**WORK INSTRUCTIONS:**
1. Do these statements agree with the Helsinki travel piece? (a) The writer has spent a lot of time in Stockholm. (b) Public transportation in Helsinki is described as expensive. (c) Helsinki's architecture is known for an ornate style. Answer yes or no for each, and quote the deciding words.
2. Can you continue the Helsinki travel piece from the point where it stops?

====== PASSAGE PROVIDED

Hey Autostraddle, Button here! As some of you might know, I’ve been spending a lot of time in Sweden, more specifically Stockholm. I’ve also been over to Oslo a few times and traveled through Denmark. If it’s one thing you learn when you travel, it’s how fast things can change around you, especially in Europe! Going from one setting that looks a certain way, a language that sounds a certain way, people that act and look a certain way, to something completely foreign in a matter of seconds. However, I’ve been perceiving most of Scandinavia and Northern Europe as somewhat similar. Then Helsinki happened.
Helsinki is like a real life fairytale. From an international tourism aspect, it’s an underrated destination:a city in a country that has seen its fair share of turmoil. With its perfect geographical position by the Baltic Sea, the city has historically been a real treasure for armies and rulers seeking a hub for trade, military and business. As a consequence the city has faced some rough times, but what didn’t kill Helsinki, has made it stronger. Despite its tricky past, Helsinki is a city of glory. The architecture is renowned for its trademark minimalism. The streets are cleaner than my floors at times (as much as I hate to admit it). Public transportation is punctual, reliable and affordable.

============
====== SUPPLIED DATA

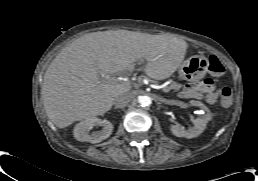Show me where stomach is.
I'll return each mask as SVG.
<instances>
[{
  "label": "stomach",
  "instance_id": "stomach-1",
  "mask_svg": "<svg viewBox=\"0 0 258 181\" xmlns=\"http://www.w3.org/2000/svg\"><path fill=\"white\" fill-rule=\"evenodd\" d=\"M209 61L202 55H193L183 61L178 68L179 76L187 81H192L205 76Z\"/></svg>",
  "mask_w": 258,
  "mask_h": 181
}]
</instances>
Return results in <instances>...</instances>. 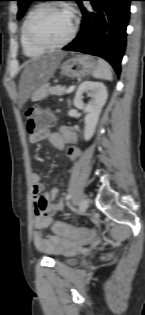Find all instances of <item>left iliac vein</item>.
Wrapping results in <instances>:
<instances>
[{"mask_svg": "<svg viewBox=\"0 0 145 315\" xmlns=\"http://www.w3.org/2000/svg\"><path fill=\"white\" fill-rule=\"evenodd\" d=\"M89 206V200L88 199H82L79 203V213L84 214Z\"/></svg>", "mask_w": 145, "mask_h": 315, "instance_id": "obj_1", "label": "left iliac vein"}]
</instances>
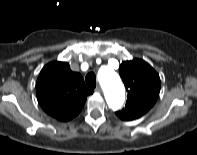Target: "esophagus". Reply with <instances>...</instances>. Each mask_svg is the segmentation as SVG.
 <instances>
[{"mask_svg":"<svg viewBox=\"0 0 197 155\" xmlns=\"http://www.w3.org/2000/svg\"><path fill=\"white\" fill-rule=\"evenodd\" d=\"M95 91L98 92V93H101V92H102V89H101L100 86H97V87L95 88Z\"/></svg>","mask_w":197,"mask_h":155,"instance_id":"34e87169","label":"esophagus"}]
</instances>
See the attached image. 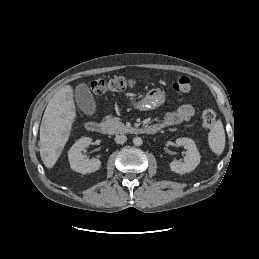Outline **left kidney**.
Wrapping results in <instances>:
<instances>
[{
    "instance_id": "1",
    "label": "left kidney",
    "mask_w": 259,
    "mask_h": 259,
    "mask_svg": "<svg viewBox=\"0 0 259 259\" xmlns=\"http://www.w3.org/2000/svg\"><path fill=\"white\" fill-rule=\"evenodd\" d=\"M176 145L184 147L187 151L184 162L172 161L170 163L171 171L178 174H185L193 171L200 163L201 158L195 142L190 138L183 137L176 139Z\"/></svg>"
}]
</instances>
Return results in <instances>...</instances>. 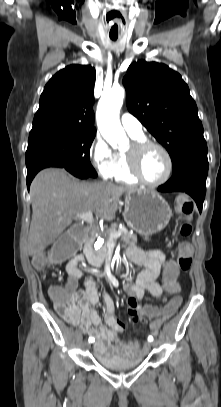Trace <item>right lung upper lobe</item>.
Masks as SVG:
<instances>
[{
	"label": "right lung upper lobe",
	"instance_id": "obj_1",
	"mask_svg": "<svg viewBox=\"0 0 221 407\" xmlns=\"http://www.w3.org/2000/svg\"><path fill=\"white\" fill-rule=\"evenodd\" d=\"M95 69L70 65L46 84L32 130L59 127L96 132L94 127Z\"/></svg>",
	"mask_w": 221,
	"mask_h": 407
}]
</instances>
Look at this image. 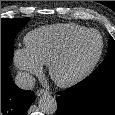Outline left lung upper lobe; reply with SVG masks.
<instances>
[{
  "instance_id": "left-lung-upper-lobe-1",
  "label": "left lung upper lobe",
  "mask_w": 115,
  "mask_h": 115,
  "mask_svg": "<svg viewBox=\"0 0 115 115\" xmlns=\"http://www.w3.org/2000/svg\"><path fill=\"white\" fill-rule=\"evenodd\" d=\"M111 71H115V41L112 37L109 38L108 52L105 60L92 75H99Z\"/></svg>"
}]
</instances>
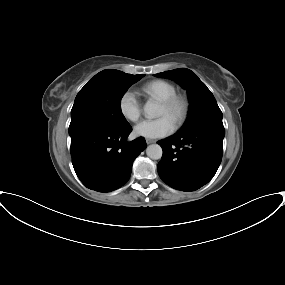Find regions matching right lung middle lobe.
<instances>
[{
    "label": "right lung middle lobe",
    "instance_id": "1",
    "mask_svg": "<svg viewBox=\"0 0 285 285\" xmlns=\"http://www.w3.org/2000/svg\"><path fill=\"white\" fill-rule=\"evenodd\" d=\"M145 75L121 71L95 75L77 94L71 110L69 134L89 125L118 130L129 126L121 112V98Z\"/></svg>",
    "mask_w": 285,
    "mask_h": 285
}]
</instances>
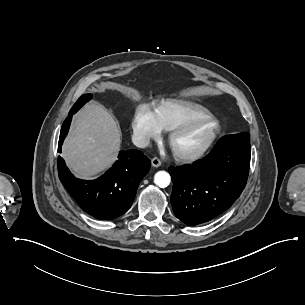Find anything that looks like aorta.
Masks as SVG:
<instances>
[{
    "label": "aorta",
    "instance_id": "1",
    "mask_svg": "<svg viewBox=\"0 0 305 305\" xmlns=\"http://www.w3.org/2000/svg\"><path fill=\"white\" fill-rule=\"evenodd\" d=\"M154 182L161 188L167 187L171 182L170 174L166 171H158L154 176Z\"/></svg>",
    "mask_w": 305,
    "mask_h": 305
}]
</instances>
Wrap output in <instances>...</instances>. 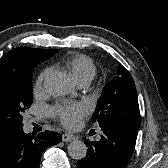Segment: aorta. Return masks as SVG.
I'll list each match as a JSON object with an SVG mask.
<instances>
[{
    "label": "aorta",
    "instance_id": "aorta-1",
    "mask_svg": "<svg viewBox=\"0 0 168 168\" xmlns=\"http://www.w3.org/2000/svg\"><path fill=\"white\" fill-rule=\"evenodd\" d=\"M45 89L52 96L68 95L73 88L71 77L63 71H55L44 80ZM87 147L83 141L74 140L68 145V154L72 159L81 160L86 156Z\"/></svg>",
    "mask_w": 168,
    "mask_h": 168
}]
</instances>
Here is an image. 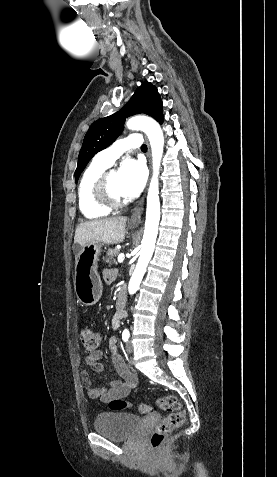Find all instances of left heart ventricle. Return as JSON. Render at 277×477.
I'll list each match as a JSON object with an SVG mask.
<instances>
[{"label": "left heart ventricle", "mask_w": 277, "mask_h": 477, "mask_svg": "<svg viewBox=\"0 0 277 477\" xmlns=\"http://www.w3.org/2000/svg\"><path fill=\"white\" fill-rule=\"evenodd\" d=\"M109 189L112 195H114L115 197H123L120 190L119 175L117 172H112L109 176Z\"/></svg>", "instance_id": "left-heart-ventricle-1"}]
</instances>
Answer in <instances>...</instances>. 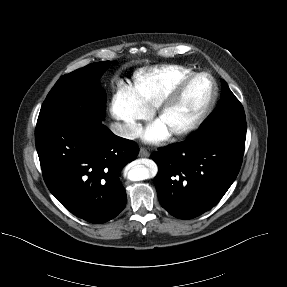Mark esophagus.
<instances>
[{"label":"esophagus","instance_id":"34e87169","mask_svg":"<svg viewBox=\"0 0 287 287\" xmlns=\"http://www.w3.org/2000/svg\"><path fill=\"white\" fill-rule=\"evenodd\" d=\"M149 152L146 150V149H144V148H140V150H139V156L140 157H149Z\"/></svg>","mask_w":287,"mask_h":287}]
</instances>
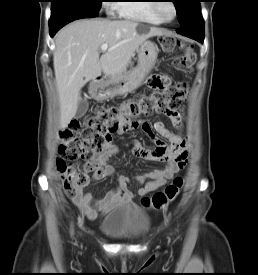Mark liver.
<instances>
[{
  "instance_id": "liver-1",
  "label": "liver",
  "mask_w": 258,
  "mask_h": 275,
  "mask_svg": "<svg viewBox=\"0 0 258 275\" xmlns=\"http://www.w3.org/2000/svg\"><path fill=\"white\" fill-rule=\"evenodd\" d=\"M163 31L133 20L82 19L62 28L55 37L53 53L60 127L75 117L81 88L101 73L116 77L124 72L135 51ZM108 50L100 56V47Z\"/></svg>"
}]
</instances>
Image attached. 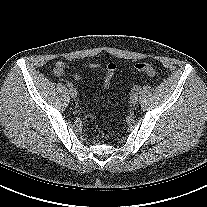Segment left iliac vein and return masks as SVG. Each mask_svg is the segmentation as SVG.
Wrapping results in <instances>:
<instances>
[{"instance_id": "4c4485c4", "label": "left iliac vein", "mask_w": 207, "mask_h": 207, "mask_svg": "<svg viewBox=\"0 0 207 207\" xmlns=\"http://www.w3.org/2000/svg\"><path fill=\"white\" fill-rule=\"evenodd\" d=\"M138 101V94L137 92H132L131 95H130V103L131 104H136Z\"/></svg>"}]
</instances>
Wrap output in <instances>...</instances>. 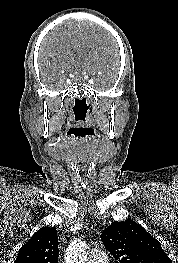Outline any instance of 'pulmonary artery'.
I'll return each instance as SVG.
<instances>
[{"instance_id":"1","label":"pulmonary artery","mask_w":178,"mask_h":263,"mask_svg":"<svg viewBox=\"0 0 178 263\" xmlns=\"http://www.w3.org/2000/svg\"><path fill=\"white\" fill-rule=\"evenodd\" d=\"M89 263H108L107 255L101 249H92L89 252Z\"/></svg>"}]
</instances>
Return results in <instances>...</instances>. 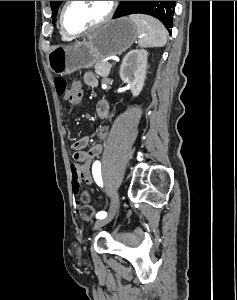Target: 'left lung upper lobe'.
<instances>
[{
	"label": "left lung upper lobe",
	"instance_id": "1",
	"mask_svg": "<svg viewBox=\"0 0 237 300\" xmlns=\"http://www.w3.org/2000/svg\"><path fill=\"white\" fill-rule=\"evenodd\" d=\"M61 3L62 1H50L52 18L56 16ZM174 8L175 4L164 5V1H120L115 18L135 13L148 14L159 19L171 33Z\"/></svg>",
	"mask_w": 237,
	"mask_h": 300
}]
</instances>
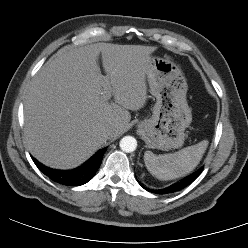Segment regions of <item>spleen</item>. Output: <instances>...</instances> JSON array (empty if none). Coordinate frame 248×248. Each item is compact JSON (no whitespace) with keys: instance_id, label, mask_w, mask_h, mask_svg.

============

**SOLVED TASKS:**
1.
(a) Yes: "I’ve been spending a lot of time in Sweden, more specifically Stockholm."
(b) No: "Public transportation is punctual, reliable and affordable."
(c) No: "The architecture is renowned for its trademark minimalism."

2.
The people are reserved at first, but don’t get that confused with being arrogant or rude. They just need a minute to open up and when they do, they are amazing! When it comes to LGBT culture, Finnish people and the culture in Helsinki is nothing like our neighbors in Russia. Lisa and I were kissing and holding hands on the streets like normal and not once were we looked at or even felt uncomfortable. All in all, a great queer-friendly destination!
Since we’re very committed to highlighting all types of travel options, we decided to take a cruise to Helsinki. It was smooth and fun, with gorgeous views of the Swedish archipelago, good food, and very inexpensive. If you find yourself in Stockholm and have a few days to explore, hop on a Viking Line cruise. They depart from the city port daily right into Helsinki. You can sleep (or sample Finnish liquor and find yourself dancing until 4 am), wake up, eat breakfast and then board off onto Finnish grounds. Viking Line offers a lot of different cabins so you’ll easily find the one that fits your budget. There are of course saunas and spas on the ships. Duh. Saunas. Finland.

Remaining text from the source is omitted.